Puede que solo sea una impresión personal, pero diría que los años gloriosos de la telebasura están quedando atrás. Nos llegan noticias constantemente de las bajadas de audiencia en Telecinco y de los planes de su jefazo, Paolo Vasile, para recuperar el favor de la audiencia. Intuyo que esos planes pasan por remozar los contenidos consagrados al cotilleo, pero no se acaba de ver que tal cosa suceda.

Puede que el canto del cisne del chismorreo audiovisual fuese la serie de Rocío Carrasco sobre lo mucho que había sufrido con su Antonio David (y que se decidió a revelar, tras años de doloroso silencio, a cambio de unos honorarios generosos, pues una cosa es empoderarse gratis y otra, hacerlo con la cuenta bancaria saneada).

Pasado aquel éxito innegable (y hasta bendecido por ciertas políticas de Podemos especialmente obtusas), me da en la nariz que empezaron a pintar bastos.
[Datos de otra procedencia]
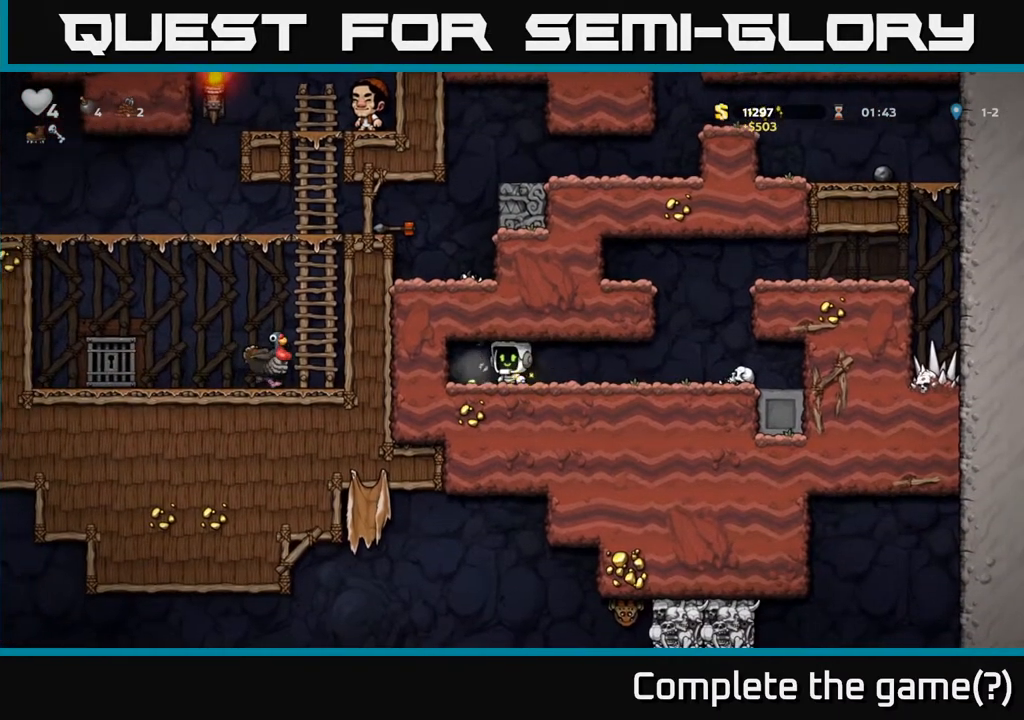
{"buttons": ["DPAD_RIGHT"], "left_stick": "center", "right_stick": "center", "events": [[133, "DPAD_LEFT", "down"], [283, "DPAD_LEFT", "up"], [333, "DPAD_RIGHT", "down"]]}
Por lo que he leído, la nueva edición de Supervivientes funciona de maravilla, pero los buques insignia de la casa (Sálvame y sus derivados) no parecen pasar por su mejor momento.
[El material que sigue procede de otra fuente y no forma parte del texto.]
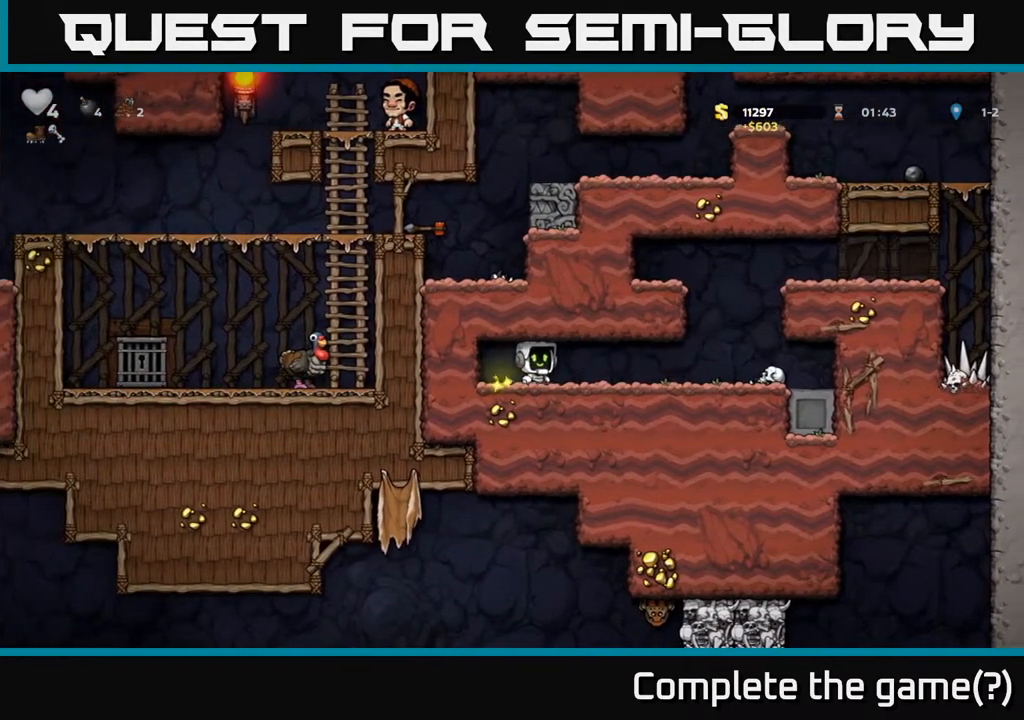
{"buttons": ["DPAD_LEFT"], "left_stick": "center", "right_stick": "center", "events": [[183, "X", "down"], [283, "X", "up"], [367, "DPAD_RIGHT", "up"], [400, "DPAD_LEFT", "down"]]}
A las pruebas me remito: la pobre Belén Esteban, bautizada en tiempos como la princesa del pueblo, se ha roto la tibia y el peroné en directo y tras tremendo leñazo y no veo a la opinión pública demasiado preocupada al respecto ni sobreactuando en el terreno de la compasión. Lo mismo puede decirse de la rotura de radio que ha protagonizado Lydia Lozano en su propia casa mientras intentaba calzarse una bota (a partir de ciertas edades, es mejor sentarse para tales necesidades domésticas).

Yo creo que, en tiempos pasados, la nata que se ha pegado Belén habría tenido muchísima más repercusión, pues para algo era la princesa del pueblo. Entiendo que el trompazo que se pegó hace unos días el cantante Joan Dausà al arrojarse a lo Iggy Pop desde el escenario sobre su público, que se apartó de una manera bochornosa, no supere el ámbito catalán, pero Belén es una estrella en toda España y parece que a nadie le importa si se parte la pata, la cabeza o el orto. Si esto no es una señal de que sus años dorados han quedado atrás, no sé lo que es, francamente.

Desde otro punto de vista, tal vez lo extraño no sea el actual desinterés que suscita Belén con sus desgracias corporales, sino el interés que despertaba cuando lo único que hacía era poner verde a su exmarido, el torero, y asegurar que, por la hija de ambos, pese a la renuencia de la niña a comerse el pollo, era capaz de matar. Lo suyo fue, indudablemente, muy meritorio: se convirtió en una estrella sin saber hacer la o con un canuto y recurriendo a un repertorio de vivencias personales más bien limitado.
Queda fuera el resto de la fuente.